SOURCE DOCUMENT:
◆ ◆ ◆ ◆ ◆

30 year fixed mortgage @ 8.25% on $100,000. Monthly payment is $751. Interest the first month is $687. Interest at the end of 16 years is $513. Loan balance is $68,567. This is much lower than OP states. Maybe they are adding in a second. 30 year fixed mortgage @ 6.25% on $68,567. Monthly payment is $422. 15 year fixed mortgage @ 6.25% on $68,567. Monthly payment is $588.
Reply to
speednxs

Not exactly sure what they gave me for numbers.... It looks like numbers from back in 2003 when I thought they refi'd... but didn't. On my spreadsheet, for $100k loan @ 8.25% your monthly + first month are correct. Since I'm not sure of the "years", now it might be 14yrs and it looks like maybe $79k is left outstanding.

BTW - on the mortgage interest expense... I looked at my own TurboTax for 2005 and changed our Schedule A. For 2005 (with, and then without mortgage interest, but still R.E. taxes) total deductions = $17,582 refund = $3,479 effective tax rate = 6.41% total deductions = $10,559 refund = $2,429 effective tax rate = 7.74%

So - in the context of the discussion, I'm not sure yet what this means..... and the effect of paying of a mortgage or not, vs keeping the money in an investing account.

◆ ◆ ◆ ◆ ◆

TASK SET:
1. Count the lines in the rows that contain the string "part", with case counting, and reply with only that number.
2. Write what comes next in the mortgage post, picking up after its final sentence.
The mortgage post and the rows after it come from unrelated sources.

◆ ◆ ◆ ◆ ◆

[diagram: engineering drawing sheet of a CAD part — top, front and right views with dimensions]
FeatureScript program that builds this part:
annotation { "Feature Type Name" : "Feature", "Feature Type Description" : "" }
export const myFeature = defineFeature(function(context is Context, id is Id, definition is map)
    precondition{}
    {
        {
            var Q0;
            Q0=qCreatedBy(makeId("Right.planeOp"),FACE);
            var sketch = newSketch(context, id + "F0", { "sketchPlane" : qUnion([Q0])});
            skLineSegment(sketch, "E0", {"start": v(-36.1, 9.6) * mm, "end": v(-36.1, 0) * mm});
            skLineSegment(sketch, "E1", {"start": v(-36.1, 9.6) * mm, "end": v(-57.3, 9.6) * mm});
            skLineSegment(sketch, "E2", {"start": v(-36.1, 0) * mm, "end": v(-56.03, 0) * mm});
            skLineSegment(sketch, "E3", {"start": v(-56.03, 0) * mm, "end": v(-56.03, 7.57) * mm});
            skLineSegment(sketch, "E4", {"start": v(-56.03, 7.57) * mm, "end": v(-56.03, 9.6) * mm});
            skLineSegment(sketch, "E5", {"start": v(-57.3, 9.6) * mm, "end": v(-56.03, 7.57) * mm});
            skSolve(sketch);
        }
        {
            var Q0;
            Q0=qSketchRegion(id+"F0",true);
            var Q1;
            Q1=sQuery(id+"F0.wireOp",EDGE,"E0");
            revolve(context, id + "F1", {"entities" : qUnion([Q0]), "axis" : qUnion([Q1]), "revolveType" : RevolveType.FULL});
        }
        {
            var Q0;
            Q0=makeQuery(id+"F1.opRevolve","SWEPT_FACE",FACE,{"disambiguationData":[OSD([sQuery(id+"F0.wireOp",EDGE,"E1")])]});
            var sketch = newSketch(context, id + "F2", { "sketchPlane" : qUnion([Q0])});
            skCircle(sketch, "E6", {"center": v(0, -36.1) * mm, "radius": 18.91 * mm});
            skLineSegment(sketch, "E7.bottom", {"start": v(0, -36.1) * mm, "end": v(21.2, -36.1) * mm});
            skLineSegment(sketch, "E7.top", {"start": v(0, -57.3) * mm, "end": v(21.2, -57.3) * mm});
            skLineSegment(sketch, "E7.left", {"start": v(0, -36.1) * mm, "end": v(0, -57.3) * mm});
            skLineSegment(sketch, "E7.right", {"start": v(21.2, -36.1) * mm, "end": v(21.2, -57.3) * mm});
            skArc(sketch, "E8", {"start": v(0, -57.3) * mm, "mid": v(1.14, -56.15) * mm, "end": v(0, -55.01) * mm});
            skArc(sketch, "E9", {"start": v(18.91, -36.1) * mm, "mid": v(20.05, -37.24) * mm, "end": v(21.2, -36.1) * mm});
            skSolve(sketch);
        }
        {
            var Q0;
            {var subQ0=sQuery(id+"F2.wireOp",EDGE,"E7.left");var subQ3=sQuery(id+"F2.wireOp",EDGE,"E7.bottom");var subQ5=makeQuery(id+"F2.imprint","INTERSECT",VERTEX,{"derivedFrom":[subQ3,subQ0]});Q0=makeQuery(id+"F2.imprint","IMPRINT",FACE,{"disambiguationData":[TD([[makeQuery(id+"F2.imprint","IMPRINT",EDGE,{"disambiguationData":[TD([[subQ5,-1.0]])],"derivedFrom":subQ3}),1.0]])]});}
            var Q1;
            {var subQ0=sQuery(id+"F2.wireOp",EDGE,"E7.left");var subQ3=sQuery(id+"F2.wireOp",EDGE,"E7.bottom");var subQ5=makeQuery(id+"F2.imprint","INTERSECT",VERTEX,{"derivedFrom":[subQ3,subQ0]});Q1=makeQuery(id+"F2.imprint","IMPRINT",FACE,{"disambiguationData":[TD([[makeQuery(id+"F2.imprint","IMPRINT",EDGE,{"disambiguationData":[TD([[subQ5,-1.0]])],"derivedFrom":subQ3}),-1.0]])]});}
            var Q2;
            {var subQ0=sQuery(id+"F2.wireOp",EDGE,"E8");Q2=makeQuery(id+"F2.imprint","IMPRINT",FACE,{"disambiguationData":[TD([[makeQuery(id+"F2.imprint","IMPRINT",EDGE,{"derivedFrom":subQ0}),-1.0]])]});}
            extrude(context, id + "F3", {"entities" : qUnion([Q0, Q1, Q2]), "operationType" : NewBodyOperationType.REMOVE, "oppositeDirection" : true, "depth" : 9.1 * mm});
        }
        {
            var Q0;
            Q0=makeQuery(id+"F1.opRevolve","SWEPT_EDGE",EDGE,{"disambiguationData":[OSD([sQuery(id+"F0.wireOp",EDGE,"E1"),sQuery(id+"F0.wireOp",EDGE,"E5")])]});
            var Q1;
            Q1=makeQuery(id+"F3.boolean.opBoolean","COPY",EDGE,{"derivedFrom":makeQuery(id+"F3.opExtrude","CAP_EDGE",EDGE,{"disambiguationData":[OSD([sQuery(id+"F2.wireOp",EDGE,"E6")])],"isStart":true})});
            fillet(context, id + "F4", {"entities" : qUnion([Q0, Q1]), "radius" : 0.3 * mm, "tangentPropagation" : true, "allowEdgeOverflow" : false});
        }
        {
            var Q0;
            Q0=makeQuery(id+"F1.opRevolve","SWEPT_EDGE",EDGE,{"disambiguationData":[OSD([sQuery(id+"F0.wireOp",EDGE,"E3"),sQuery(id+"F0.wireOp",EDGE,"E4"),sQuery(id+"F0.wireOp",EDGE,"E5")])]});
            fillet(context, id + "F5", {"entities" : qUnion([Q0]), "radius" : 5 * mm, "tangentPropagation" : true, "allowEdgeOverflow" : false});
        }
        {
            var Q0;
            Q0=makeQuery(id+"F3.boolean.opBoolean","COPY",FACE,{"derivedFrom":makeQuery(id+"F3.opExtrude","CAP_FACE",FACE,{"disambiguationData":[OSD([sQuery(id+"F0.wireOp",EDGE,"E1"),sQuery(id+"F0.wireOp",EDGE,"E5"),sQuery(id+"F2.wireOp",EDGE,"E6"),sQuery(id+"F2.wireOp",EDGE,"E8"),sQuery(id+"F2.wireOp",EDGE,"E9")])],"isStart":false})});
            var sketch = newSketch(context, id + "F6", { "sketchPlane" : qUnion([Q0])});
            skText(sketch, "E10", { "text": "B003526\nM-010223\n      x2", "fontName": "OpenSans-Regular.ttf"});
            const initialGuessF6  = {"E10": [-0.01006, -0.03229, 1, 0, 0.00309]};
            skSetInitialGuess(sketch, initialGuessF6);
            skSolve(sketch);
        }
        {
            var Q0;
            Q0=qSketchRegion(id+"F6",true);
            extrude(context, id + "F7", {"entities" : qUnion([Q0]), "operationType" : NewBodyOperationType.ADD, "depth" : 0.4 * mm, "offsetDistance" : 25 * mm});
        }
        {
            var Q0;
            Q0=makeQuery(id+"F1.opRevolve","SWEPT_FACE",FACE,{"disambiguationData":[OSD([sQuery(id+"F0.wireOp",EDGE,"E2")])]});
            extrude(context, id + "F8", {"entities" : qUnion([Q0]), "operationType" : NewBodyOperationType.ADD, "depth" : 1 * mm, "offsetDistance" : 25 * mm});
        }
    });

◆ ◆ ◆ ◆ ◆

EXERCISE RESPONSES:
1. 2

2.
Reply to
P.Schuman

17582-10559= 7023 (the mort interest) 3479-2429= 1050 (the tax difference based on the mort interest) 1050/7023 = .1495 = you are in the 15% bracket. After tax, the 8.25 mortgage has a cost to you of 7.01%.

You mention again paying the mortgage vs investing the money. If that the choice given here, I'd pay it off. But with rates still low, I'd refinance to a fixed, 15 year mortgage, and be sure to save the difference. Still not know the rest of the situation, 401/IRA savings, other saving, debt, etc., it's tough to give a well informed answer.

BTW, the 'effective' rate is ok to know, but the more important rate is the one I gave you, the marginal rate. This is what the next dollar costs you in federal tax, or the amount the next dollar of interest (or charity donation, etc.) your taxes are reduced.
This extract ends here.